YOUR INSTRUCTIONS
Can you set down, word for word, the part of the online privacy text below starting with "Sometimes the spy" and going on through "would remain anonymous."?

TEXT SECTION

It was a fake-ID seller who helped an identity thief run up $30,000 in false charges to Charles Glueck, a Metarie, La., dentist. After Glueck lost his wallet, the man who took it went online to get a driver's license with his picture and Glueck's identity. He then used that license to get 15 credit cards in Glueck's name and started charging. Glueck was shocked to learn later from police that the website had not broken the law because when it shipped the driver's license to the thief, the license was marked for "novelty" use only. "Once you know how to work a computer, you can be whoever you want to," Glueck says.
2 YOU MAY BE UNINTENTIONALLY REVEALING INFORMATION ABOUT YOURSELF AS YOU MOVE THROUGH CYBERSPACE
Surfing the internet feels anonymous, like looking through the pages of a magazine in a library. But the websites you visit can look back at you. Many use "cookies" to collect data about your visit--where you go in the site, what links you click on. There was a blowup last year when it appeared that Internet advertising agency Doubleclick would match up its cookies with data from an off-line marketing company that had names, addresses and phone numbers of 88 million Americans. That plan, since abandoned, would have let the company create personal profiles of individuals and their Web-surfing habits.
Your Web browser may also be giving away information about you as you travel through cyberspace. Whether you know it or not, your browser's "preferences" menu may include your name, e-mail address and other information that can be captured and stored by sites you visit. Your Internet Protocol address can also give you away. Every computer on the Internet is assigned an IP address, the online equivalent of a street address, that allows it to receive data. Dial-up connections usually assign you a new IP address every time you connect. But if you use a fixed connection (like DSL or cable), you may have a permanent IP address that any website you visit can capture and, by comparing it against a database, connect to you by name.
Sometimes the spy is an "E.T." program, so called because once it is embedded in your computer it is programmed to "phone home" to its corporate master. RealNetworks' RealJukebox program was found in 1999 to be sending back information to headquarters about what music a user listened to. The Federal Trade Commission decided in May that zBubbles, a now defunct online shopping service once owned by Amazon, probably deceived consumers when it told them that the information it collected about a user's Web surfing would remain anonymous.
3 THAT PERSONAL INFORMATION YOU JUST PROVIDED TO A WEBSITE MIGHT BE SOLD--OR STOLEN
Websites, particularly e-commerce sites, collect a lot of data from visitors. If you buy a book or a magazine at a bookstore and pay cash, there will be no record linking you to the purchase. But the books, magazines, music and movies you buy online are all linked to you by name. Web retailers are collecting a sizable database of information on individual purchasers. Who's buying pornography, and who's buying extreme political tracts. Who's buying cancer drugs, or contraception.
E-commerce sites routinely share your information, or sell it. The Electronic Frontier Foundation launched a campaign in early June against Macys.com for giving away info from its bridal registry to its business partners. Amazon, which once permitted users to choose to keep their data confidential, rewrote its privacy policy last year to say customer data are an "asset" it may sell or transfer in the future. If an e-commerce site you bought from goes bankrupt, it could be legally required to sell your data to the highest bidder. And sites routinely sell or exchange your personal information. Privacy advocates are pushing for federal legislation requiring websites to let users opt out of sharing, as has recently happened in financial services (see box).

DATA PROVIDED
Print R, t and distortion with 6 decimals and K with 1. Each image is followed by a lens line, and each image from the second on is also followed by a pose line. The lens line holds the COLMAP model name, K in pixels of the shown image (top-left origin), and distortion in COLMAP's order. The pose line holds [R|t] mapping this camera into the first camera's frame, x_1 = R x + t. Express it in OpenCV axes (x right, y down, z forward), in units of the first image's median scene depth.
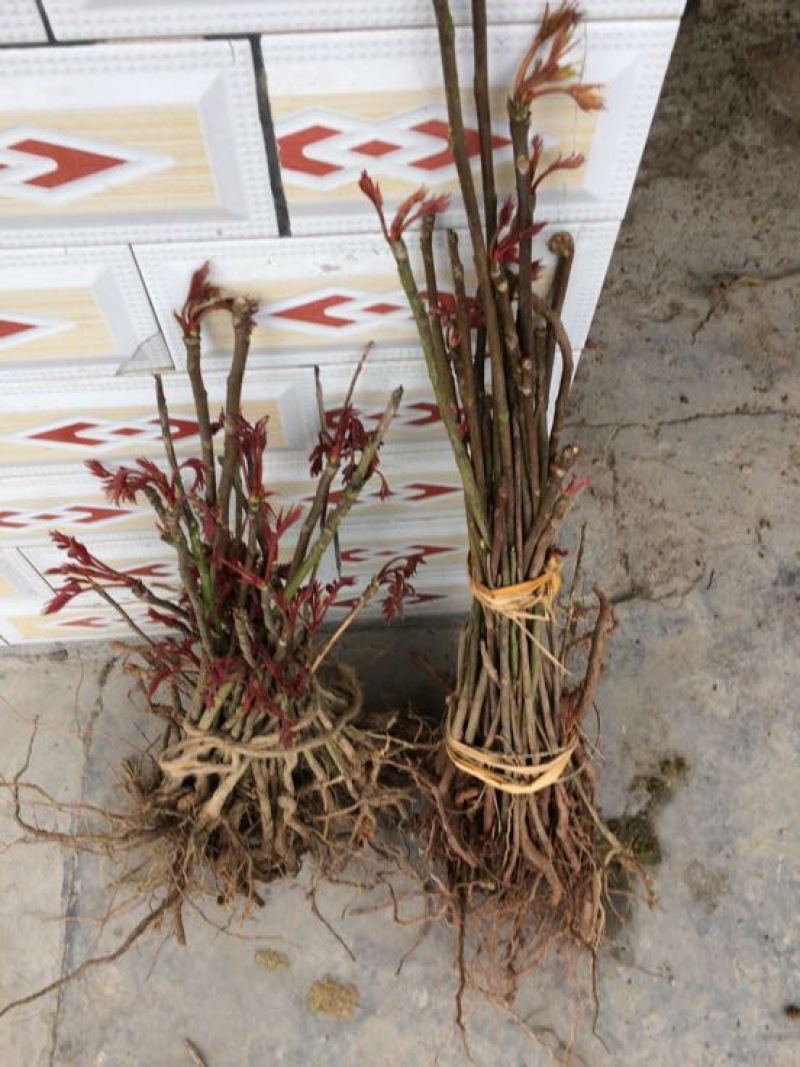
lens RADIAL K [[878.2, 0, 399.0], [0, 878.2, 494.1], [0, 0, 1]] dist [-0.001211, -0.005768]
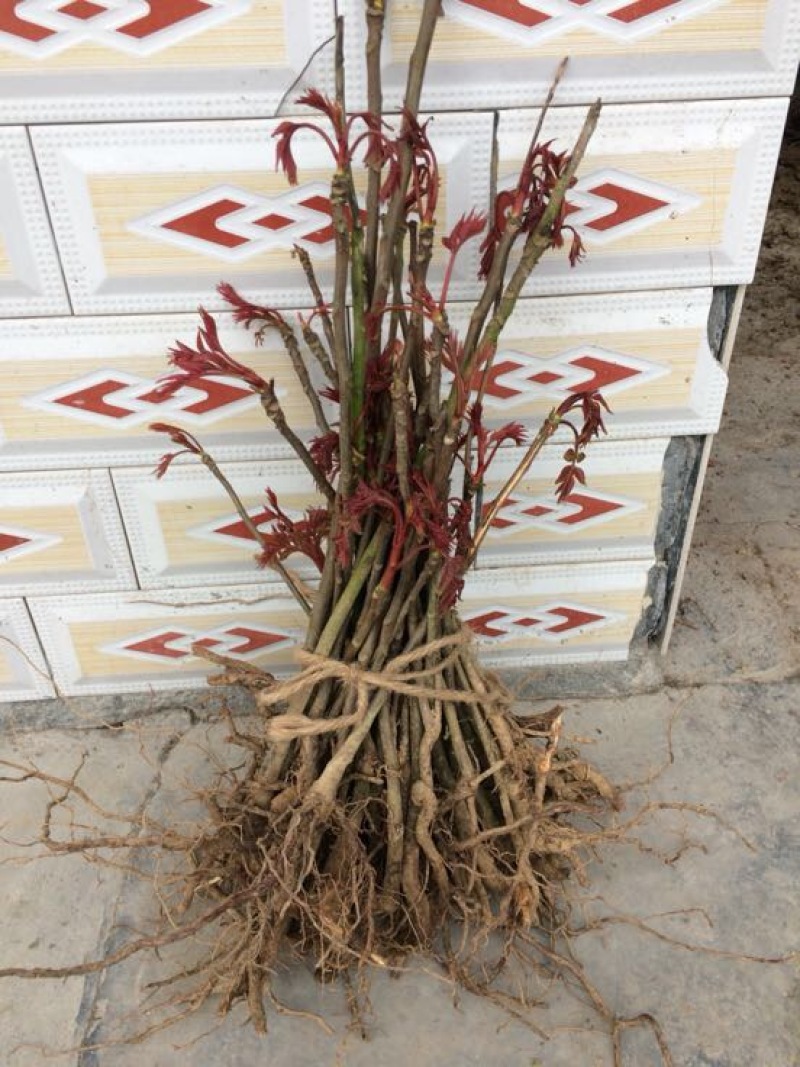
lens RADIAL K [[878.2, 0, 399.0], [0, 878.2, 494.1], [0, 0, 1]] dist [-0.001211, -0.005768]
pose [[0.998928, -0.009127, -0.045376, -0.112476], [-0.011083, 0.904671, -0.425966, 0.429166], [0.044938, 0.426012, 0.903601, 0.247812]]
* * *
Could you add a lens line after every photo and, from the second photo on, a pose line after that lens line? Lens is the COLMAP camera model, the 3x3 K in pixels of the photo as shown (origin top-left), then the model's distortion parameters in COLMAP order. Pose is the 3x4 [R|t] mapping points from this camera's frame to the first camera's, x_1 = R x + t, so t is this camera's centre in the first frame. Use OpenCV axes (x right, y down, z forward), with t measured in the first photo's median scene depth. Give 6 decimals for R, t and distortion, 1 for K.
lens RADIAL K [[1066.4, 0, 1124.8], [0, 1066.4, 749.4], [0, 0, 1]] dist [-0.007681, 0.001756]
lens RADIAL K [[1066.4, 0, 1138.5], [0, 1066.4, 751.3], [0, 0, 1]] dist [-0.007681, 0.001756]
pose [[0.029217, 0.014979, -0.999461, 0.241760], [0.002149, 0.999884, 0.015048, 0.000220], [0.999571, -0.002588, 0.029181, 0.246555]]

RESULT FOR THIS EXERCISE
Sometimes the spy is an "E.T." program, so called because once it is embedded in your computer it is programmed to "phone home" to its corporate master. RealNetworks' RealJukebox program was found in 1999 to be sending back information to headquarters about what music a user listened to. The Federal Trade Commission decided in May that zBubbles, a now defunct online shopping service once owned by Amazon, probably deceived consumers when it told them that the information it collected about a user's Web surfing would remain anonymous.